For example, the metal layers M1 to M4 may include the first metal layer M1, the second metal layer M2, the third metal layer M3, and the fourth metal layer M4. Each of the metal layers M1 to M4 may be formed along the outer peripheral surface of the semiconductor core 110 on which the insulating film 120 is formed. In addition, the semiconductor core 110 may be formed based on undoped Si.


In the semiconductor core 110 according to one embodiment, at least one layer of a base layer and an emitter layer may be formed on a region corresponding to each of the metal layers based on the charge plasma phenomenon due to the difference in work function with the metal layers.


Specifically, a conventional thyristor performs boron doping in the case of p-type and phosphorus or arsenic doping in the case of n-type through an in-situ doping epitaxial growth process or ion implantation process on a base layer and an emitter layer. On the other hand, the thyristor 100 according to one embodiment may implement a thyristor using charge plasma resulting from the difference in work function between a metal and a semiconductor.


Here, according to the charge plasma phenomenon, when a junction consisting of metal-insulating film (oxide)-semiconductor is formed, the difference in work function between the metal and the semiconductor causes bending of the energy band of the semiconductor, which makes the semiconductor appear as if the semiconductor is doped with n-type or p-type even though the semiconductor is not directly doped. The charge inside the semiconductor induced at this time is expressed as charge plasma.

════

### Work to complete
• a. Answer these questions from the passage on the charge-plasma thyristor, marking each answer with the same numeral:
(i) On what material may the semiconductor core 110 be formed?
(ii) Which element does a conventional thyristor use for doping in the case of p-type?
(iii) How is the charge induced inside the semiconductor expressed?
• b. Render this sentence from the passage on the charge-plasma thyristor into French: "The charge inside the semiconductor induced at this time is expressed as charge plasma."
• c. Write the text that comes next in the passage on the charge-plasma thyristor, beginning after its final sentence and keeping its technical style.

### Extracted material
════

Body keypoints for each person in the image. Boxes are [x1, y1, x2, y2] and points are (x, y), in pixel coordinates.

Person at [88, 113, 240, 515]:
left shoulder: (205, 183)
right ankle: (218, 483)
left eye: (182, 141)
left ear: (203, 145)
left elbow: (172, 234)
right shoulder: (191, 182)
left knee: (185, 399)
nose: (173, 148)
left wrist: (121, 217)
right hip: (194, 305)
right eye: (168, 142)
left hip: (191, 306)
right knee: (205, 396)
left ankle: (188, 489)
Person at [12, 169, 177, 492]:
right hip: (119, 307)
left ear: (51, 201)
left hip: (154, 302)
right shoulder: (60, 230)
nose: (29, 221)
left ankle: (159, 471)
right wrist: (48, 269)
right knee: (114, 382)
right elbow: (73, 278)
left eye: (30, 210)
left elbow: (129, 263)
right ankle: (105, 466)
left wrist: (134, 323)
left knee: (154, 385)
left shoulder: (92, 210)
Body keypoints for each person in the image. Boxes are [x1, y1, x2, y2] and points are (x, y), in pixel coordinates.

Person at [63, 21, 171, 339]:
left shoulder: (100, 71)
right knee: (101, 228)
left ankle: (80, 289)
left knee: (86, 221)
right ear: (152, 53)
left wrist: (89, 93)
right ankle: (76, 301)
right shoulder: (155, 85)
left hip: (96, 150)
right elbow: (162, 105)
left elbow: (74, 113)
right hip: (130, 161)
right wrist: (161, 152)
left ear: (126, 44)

════

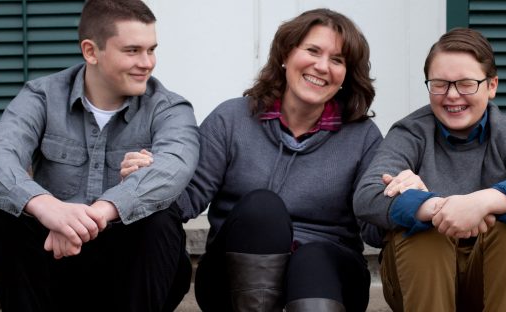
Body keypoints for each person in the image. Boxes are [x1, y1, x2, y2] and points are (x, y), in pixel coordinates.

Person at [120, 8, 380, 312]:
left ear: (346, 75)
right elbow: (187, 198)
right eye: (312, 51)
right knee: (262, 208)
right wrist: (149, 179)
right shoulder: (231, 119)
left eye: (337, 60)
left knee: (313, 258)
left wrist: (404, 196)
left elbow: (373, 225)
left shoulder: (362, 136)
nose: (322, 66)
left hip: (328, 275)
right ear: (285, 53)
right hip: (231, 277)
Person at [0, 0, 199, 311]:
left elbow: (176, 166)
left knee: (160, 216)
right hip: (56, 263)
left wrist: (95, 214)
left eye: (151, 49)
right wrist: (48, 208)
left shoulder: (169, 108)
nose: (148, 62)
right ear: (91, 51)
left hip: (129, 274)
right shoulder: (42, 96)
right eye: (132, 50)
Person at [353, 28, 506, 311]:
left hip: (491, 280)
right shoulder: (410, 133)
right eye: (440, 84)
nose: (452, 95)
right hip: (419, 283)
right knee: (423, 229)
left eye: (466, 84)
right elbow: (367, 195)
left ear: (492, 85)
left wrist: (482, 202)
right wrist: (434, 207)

════

### Results
• a.
(i) Undoped Si.
(ii) Boron.
(iii) As charge plasma.

• b. La charge induite à ce moment à l'intérieur du semi-conducteur est exprimée sous forme de plasma de charge.

• c.
According to one aspect of the present invention, in the semiconductor core 110, a first emitter layer may be formed on a first region A1 corresponding to the first metal layer M1, a first base layer may be formed on a second region A2 corresponding to the second metal layer M2, a second base layer may be formed on a third region A3 corresponding to the third metal layer M3, and a second emitter layer may be formed on a region corresponding to the fourth metal layer M4.


For example, in the semiconductor core 110, an edge region corresponding to the first metal layer M1 may be implemented as a cathode terminal, and an edge region corresponding to the fourth metal layer M4 may be implemented as an anode terminal. That is, the thyristor 100 according to one embodiment may be implemented as a two-terminal (anode and cathode terminals) thyristor.


According to one aspect of the present invention, in the semiconductor core 110, the first emitter layer may be formed as an n-type emitter layer, the first base layer may be formed as a p-type base layer, the second base layer may be formed as an n-type base layer, and the second emitter layer may be formed as a p-type emitter layer.


In addition, in the semiconductor core 110, the first emitter layer may be formed as a p-type emitter layer, the first base layer may be formed as an n-type base layer, the second base layer may be formed as a p-type base layer, and the second emitter layer may be formed as an n-type emitter layer.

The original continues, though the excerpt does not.